С этими словами монстролог поспешно покинул комнату. Я слышал, как он сбегает по лестнице вниз, скрип подвальной двери и грохот его шагов по пути в лабораторию. Затем между мной и моим вынужденным товарищем воцарилось неловкое молчание; мне было несколько стыдно за доктора, так неожиданно и грубо отбывшего. Уортропа, впрочем, никогда особенно не заботила строгая викторианская учтивость.
– Не желаете ли отужинать, сэр? – спросил я.
Кендалл тяжело вздохнул (на скулах его успел выступить румянец) и сообщил:
– Я одолел всю Атлантику и только и делал в дороге, что срал да блевал. Нет, отужинать я не желаю.
– Еще чашечку чаю?
– Чаю?! Господи помилуй!
Так мы и сидели какое-то время, внимая лишь тиканью часов на каминной полке, пока он, наконец, не задремал – ибо, в самом деле, кто знает, когда этот человек в последний раз спал? Я попытался – тщетно – вообразить себе тот неописуемый ужас, что, должно быть, снедал его при осознании, что каждый «тик-так» часов на шаг приближает его к последнему порогу, к дороге без возврата, к пучинам забвения, когда каждая помеха опасна, а каждый упущенный миг может оказаться смертельным. Что думал он теперь о своей удаче – или, может быть, считал ее чудом божьим? И тут я вспомнил, что он так и не ответил Кернсу на вопрос, кому следует молиться; и, содрогнувшись, задумался – кому же Кендалл молился в итоге… и кто же ему ответил.
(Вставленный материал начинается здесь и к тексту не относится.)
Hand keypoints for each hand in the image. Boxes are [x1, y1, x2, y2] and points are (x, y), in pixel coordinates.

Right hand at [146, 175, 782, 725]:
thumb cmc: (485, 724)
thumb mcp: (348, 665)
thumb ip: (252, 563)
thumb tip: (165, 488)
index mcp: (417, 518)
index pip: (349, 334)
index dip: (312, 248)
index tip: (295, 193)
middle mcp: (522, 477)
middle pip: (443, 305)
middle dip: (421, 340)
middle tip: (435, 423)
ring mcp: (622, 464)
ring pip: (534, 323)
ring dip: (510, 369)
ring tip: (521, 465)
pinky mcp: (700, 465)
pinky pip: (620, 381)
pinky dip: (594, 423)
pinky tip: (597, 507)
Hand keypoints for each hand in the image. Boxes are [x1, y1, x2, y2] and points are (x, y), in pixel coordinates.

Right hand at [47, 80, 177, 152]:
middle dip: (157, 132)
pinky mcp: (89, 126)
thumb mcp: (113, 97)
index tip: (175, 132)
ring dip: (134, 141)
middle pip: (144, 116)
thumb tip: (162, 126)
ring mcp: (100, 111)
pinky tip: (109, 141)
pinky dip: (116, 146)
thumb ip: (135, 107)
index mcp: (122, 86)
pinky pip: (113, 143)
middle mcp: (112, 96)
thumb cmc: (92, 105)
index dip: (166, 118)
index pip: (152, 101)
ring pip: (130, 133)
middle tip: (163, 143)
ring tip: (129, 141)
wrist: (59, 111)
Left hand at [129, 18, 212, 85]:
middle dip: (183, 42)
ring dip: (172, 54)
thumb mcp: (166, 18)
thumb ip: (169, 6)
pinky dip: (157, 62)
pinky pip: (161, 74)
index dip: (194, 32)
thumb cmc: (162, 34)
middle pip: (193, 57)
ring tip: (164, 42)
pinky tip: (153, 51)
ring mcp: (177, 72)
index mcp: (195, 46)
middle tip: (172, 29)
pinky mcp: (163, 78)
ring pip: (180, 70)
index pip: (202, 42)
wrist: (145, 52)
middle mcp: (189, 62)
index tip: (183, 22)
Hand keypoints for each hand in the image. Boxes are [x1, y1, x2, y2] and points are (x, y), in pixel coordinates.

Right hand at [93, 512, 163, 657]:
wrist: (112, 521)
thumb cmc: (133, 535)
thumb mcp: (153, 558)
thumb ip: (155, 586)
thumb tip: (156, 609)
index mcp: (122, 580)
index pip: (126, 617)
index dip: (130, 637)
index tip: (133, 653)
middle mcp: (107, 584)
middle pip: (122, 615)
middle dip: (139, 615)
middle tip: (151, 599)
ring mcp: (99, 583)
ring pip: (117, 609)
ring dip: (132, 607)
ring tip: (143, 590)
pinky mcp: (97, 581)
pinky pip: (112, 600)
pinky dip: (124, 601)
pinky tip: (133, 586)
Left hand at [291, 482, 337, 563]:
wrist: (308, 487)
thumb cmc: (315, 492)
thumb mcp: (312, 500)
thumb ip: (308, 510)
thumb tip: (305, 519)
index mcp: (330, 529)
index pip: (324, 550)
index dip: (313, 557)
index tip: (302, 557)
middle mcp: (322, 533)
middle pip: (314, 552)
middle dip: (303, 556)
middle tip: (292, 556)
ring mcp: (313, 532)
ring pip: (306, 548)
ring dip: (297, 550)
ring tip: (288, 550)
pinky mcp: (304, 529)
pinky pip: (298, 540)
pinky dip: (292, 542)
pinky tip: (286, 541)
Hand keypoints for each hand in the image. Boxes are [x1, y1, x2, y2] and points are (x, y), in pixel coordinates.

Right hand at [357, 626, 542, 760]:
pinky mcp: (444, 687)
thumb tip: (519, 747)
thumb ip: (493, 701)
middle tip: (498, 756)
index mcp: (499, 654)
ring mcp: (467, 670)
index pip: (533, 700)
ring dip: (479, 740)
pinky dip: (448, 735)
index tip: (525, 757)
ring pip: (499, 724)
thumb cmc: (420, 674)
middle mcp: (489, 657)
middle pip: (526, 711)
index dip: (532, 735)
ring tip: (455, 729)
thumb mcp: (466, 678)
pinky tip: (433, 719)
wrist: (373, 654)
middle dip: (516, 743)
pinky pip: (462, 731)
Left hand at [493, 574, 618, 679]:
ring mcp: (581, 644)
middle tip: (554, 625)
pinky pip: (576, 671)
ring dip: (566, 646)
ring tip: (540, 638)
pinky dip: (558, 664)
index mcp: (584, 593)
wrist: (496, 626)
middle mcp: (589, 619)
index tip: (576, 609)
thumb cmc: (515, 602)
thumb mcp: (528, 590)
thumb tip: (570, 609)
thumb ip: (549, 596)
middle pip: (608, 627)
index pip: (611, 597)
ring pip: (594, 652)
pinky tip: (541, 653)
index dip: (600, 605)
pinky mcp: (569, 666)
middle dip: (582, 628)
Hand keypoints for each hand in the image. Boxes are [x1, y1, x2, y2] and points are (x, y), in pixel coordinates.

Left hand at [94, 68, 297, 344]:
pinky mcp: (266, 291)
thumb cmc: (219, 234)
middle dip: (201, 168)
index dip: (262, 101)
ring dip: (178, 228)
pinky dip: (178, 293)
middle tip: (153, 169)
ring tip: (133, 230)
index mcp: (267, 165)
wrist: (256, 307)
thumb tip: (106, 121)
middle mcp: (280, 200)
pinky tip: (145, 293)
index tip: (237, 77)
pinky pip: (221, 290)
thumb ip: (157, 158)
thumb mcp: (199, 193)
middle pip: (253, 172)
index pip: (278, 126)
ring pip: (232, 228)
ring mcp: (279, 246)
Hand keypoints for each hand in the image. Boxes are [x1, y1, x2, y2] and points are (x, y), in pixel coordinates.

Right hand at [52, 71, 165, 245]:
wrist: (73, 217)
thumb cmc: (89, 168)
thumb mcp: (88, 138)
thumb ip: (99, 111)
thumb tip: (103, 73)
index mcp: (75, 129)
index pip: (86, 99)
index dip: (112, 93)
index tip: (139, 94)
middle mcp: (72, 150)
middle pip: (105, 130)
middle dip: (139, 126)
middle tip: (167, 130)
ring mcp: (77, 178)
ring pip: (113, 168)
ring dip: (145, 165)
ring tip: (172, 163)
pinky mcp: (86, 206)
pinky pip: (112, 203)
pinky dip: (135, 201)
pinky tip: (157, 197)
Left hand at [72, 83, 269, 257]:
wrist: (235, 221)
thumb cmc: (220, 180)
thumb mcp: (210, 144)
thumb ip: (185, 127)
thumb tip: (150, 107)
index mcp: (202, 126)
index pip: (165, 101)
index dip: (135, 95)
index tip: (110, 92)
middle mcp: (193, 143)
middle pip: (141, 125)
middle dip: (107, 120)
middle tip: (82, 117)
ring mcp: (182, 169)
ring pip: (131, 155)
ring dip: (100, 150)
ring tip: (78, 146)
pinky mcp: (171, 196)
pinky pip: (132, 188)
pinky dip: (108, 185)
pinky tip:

Часть вторая. «Все, что мне нужно, у меня имеется»
На цыпочках я прокрался из гостиной к двери в подвал, рассудив, что буду пусть и непрошеным, но более полезным помощником доктору, чем спящему Кендаллу. Из лаборатории снизу бил яркий свет, а до моих ушей доносились тихие, нечленораздельные восклицания монстролога. Признаюсь, что даже я, – хотя каждый божий день замышлял бежать из дома на Харрингтон-лейн со всей доступной моим тринадцатилетним ногам скоростью, хотя не раз мечтал очутиться где угодно, только бы не рядом с монстрологом у секционного стола, хотя каждую ночь молился тому святому существу, чью власть и само существование кощунственно высмеял богохульник Кернс, чтобы каким-нибудь чудом мне была бы дарована жизнь, хоть чуточку больше похожая на внезапно оборвавшуюся почти три года назад… – даже я испытывал сейчас на себе странное притяжение коробки, охваченный уже знакомым мрачным восхищением всем отвратительным, всем ужасным, всем, что по праву обитает в наших самых черных кошмарах. Что же в этой посылке? Что нынче ночью вошло в наш дом?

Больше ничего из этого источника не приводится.